Marc Vanel
LANGUEDOC

Cépages résistants : le déclic français

Relayée par mon-viti.com, l’annonce est quasiment historique : les membres de l’IGP Terres du Midi souhaitent intégrer les cépages résistants dans le cahier de charges de l’appellation... sans limites.

Très connus en Belgique, les cépages résistants permettent une viticulture plus propre nécessitant moins de traitements. Des domaines tels que le Chenoy, le Château de Bioul ou Vin  de Liège sont clairement leaders en Wallonie.

Depuis 2018, les AOC Bordeaux, Bordeaux Supérieur et Crémant de Bordeaux demandent à introduire des cépages résistants au changement climatique. Mais l’encépagement prévu dans ce cadre serait limité à 5% de l’exploitation et ne pourrait dépasser les 10% dans l’assemblage afin de ne pas impacter la typicité du vin.

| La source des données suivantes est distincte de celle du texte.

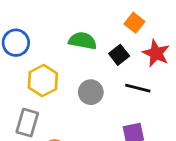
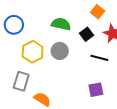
gray circle: (91, 92) -> (60, 51), moved

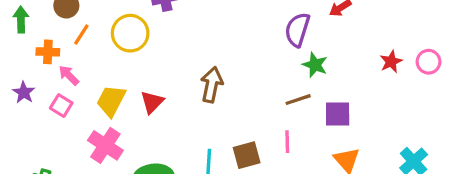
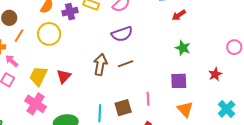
purple semicircle: (297, 30) -> (122, 34), moved, turned -125
red star: (391, 62) -> (215, 74), moved
green star: (315, 65) -> (183, 48), moved
brown line: (298, 100) -> (126, 64), moved

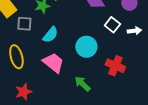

Une nouvelle étape pourrait venir du Sud de la France. Cette semaine, les membres de l’IGP Terres du Midi ont en effet décidé d’adopter les mêmes cépages que ceux déposés depuis plusieurs années par l’IGP Pays d’Oc à l’INAO, à savoir: Cabernet cortis en rouge et rosé, Souvignier gris pour les vins rosés et Muscaris, Soreli et Cabernet blanc pour les blancs. Des primes sont même prévues pour les vignerons qui planteraient ces variétés que l’on continue à qualifier de nouvelles alors que certaines ont été créées dans les années 1970,

Si l’INAO valide cette demande de modification du cahier des charges, la part de cépages résistants dans les assemblages ne serait pas limitée. Et pourrait donc dépasser le traditionnel pourcentage 85/15. Le nom des cépages ne pourra toutefois pas être repris sur l’étiquette, mais gageons que cette interdiction ne durera pas.